- Exercise: Only one stretch of the data below should be repeated: the lines from the line containing "ミド等々を化粧品にて付加することが肝要です。" through the line containing "нравственной, правовой деятельности человека.", inclusive, exactly as they are.

- Provided records:
[Start of section]
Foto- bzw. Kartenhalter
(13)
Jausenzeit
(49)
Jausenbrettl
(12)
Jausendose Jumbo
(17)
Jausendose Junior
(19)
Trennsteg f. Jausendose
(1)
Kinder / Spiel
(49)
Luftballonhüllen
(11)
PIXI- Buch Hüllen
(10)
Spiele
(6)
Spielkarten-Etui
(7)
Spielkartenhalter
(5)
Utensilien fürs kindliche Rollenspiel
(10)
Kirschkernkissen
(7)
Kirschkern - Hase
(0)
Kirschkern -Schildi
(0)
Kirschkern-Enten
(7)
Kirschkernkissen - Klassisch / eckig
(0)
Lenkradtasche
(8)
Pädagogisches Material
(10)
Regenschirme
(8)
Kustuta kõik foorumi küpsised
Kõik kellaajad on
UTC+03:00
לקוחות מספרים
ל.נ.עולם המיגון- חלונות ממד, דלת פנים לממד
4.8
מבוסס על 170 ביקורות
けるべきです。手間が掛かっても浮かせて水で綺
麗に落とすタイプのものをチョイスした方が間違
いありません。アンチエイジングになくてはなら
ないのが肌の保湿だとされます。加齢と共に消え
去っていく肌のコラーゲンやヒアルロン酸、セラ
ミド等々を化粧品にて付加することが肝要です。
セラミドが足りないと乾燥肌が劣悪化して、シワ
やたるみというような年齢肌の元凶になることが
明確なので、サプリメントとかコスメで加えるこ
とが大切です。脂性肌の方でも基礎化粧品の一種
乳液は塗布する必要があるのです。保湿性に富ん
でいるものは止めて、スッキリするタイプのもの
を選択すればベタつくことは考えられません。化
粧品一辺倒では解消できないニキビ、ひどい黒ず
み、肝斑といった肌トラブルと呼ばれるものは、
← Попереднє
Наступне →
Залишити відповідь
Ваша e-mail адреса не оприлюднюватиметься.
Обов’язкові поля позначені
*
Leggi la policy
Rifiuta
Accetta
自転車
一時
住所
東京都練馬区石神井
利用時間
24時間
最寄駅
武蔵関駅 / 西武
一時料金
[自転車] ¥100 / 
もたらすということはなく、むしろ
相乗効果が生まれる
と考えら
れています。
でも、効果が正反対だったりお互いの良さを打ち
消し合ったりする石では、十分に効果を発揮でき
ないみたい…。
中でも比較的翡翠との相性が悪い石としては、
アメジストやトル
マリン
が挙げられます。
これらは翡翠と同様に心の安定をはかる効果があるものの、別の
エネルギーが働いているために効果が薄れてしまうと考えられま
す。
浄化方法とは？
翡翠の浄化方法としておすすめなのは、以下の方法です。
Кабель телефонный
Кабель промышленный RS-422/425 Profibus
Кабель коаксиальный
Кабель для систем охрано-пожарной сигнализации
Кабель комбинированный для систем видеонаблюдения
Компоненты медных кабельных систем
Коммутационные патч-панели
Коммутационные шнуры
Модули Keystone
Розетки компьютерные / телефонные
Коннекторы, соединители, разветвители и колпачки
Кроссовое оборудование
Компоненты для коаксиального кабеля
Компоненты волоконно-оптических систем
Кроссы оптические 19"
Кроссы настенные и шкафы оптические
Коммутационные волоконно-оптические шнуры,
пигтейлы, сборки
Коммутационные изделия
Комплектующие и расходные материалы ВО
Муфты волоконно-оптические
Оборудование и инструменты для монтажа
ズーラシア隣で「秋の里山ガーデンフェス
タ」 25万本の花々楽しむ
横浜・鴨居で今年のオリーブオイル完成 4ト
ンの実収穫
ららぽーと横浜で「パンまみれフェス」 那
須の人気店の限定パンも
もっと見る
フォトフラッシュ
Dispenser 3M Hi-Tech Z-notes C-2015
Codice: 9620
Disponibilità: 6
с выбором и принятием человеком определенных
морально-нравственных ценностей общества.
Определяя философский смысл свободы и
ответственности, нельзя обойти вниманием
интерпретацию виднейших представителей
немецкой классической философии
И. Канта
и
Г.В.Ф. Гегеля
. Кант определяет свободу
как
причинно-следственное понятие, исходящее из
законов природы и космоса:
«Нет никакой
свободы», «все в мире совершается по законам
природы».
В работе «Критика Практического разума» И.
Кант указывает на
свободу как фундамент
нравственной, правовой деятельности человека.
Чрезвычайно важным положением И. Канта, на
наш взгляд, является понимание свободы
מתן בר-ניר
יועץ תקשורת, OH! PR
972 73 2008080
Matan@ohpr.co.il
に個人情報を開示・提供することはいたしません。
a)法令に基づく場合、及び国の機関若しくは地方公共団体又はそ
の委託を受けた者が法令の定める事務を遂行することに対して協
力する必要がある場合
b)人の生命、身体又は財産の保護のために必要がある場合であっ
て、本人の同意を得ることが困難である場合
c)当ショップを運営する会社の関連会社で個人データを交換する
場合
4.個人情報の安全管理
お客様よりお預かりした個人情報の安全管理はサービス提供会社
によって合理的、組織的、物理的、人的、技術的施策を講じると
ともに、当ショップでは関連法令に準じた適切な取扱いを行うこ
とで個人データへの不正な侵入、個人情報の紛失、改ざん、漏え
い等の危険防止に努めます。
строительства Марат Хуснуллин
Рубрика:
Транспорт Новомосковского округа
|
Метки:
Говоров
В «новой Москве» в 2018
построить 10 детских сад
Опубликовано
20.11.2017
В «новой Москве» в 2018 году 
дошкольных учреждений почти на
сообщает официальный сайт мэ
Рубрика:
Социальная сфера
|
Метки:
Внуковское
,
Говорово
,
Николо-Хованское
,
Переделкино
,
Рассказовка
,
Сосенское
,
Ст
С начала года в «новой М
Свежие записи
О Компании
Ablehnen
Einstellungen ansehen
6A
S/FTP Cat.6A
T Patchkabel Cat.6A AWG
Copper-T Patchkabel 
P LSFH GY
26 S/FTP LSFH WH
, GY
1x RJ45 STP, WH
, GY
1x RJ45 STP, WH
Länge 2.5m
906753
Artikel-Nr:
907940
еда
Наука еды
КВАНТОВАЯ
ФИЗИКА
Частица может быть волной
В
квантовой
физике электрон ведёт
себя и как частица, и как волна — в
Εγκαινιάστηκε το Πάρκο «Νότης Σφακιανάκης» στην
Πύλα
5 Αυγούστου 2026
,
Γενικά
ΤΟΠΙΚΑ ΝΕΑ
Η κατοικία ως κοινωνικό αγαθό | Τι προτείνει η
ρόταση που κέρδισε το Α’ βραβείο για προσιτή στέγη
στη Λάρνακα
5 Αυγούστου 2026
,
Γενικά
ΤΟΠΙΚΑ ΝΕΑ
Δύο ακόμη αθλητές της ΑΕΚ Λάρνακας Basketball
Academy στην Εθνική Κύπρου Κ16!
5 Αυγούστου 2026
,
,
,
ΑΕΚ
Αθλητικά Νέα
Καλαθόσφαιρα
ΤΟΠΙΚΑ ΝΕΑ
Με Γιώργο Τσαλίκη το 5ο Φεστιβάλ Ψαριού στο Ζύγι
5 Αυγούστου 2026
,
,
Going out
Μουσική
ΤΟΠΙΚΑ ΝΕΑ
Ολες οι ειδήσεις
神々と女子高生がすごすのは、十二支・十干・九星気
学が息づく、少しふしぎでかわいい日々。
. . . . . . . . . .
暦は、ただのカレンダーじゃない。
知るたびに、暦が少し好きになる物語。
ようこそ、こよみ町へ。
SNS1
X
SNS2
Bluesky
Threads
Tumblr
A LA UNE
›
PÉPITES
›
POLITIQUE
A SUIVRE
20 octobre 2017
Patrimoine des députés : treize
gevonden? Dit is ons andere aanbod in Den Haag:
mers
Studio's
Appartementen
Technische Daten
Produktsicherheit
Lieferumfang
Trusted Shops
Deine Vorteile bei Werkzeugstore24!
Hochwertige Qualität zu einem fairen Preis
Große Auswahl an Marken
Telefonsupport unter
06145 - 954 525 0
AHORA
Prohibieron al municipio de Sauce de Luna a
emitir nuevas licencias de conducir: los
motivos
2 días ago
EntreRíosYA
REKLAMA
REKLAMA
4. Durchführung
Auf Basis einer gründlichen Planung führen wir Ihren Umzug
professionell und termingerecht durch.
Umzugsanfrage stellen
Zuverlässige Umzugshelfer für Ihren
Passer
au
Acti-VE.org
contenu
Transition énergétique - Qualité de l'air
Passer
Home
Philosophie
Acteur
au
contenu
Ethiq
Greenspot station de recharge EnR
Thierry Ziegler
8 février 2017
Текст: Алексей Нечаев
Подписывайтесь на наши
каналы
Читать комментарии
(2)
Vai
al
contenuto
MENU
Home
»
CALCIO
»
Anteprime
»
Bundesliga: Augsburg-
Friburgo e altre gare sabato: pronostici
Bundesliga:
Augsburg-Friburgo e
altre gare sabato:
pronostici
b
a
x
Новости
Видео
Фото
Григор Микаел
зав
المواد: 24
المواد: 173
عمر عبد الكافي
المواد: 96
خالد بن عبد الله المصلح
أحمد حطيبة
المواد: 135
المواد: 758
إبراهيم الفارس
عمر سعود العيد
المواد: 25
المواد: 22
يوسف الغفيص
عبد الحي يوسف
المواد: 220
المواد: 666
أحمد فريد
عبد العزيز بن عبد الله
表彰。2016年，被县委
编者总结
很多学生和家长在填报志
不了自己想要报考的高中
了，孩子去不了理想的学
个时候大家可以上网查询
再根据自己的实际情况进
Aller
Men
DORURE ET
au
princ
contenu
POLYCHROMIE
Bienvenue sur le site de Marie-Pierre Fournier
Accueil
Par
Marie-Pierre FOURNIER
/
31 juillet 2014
[End of section]
- Response area:
ミド等々を化粧品にて付加することが肝要です。
セラミドが足りないと乾燥肌が劣悪化して、シワ
やたるみというような年齢肌の元凶になることが
明確なので、サプリメントとかコスメで加えるこ
とが大切です。脂性肌の方でも基礎化粧品の一種
乳液は塗布する必要があるのです。保湿性に富ん
でいるものは止めて、スッキリするタイプのもの
を選択すればベタつくことは考えられません。化
粧品一辺倒では解消できないニキビ、ひどい黒ず
み、肝斑といった肌トラブルと呼ばれるものは、
← Попереднє
Наступне →
Залишити відповідь
Ваша e-mail адреса не оприлюднюватиметься.
Обов’язкові поля позначені
*
Leggi la policy
Rifiuta
Accetta
自転車
一時
住所
東京都練馬区石神井
利用時間
24時間
最寄駅
武蔵関駅 / 西武
一時料金
[自転車] ¥100 / 
もたらすということはなく、むしろ
相乗効果が生まれる
と考えら
れています。
でも、効果が正反対だったりお互いの良さを打ち
消し合ったりする石では、十分に効果を発揮でき
ないみたい…。
中でも比較的翡翠との相性が悪い石としては、
アメジストやトル
マリン
が挙げられます。
これらは翡翠と同様に心の安定をはかる効果があるものの、別の
エネルギーが働いているために効果が薄れてしまうと考えられま
す。
浄化方法とは？
翡翠の浄化方法としておすすめなのは、以下の方法です。
Кабель телефонный
Кабель промышленный RS-422/425 Profibus
Кабель коаксиальный
Кабель для систем охрано-пожарной сигнализации
Кабель комбинированный для систем видеонаблюдения
Компоненты медных кабельных систем
Коммутационные патч-панели
Коммутационные шнуры
Модули Keystone
Розетки компьютерные / телефонные
Коннекторы, соединители, разветвители и колпачки
Кроссовое оборудование
Компоненты для коаксиального кабеля
Компоненты волоконно-оптических систем
Кроссы оптические 19"
Кроссы настенные и шкафы оптические
Коммутационные волоконно-оптические шнуры,
пигтейлы, сборки
Коммутационные изделия
Комплектующие и расходные материалы ВО
Муфты волоконно-оптические
Оборудование и инструменты для монтажа
ズーラシア隣で「秋の里山ガーデンフェス
タ」 25万本の花々楽しむ
横浜・鴨居で今年のオリーブオイル完成 4ト
ンの実収穫
ららぽーと横浜で「パンまみれフェス」 那
須の人気店の限定パンも
もっと見る
フォトフラッシュ
Dispenser 3M Hi-Tech Z-notes C-2015
Codice: 9620
Disponibilità: 6
с выбором и принятием человеком определенных
морально-нравственных ценностей общества.
Определяя философский смысл свободы и
ответственности, нельзя обойти вниманием
интерпретацию виднейших представителей
немецкой классической философии
И. Канта
и
Г.В.Ф. Гегеля
. Кант определяет свободу
как
причинно-следственное понятие, исходящее из
законов природы и космоса:
«Нет никакой
свободы», «все в мире совершается по законам
природы».
В работе «Критика Практического разума» И.
Кант указывает на
свободу как фундамент
нравственной, правовой деятельности человека.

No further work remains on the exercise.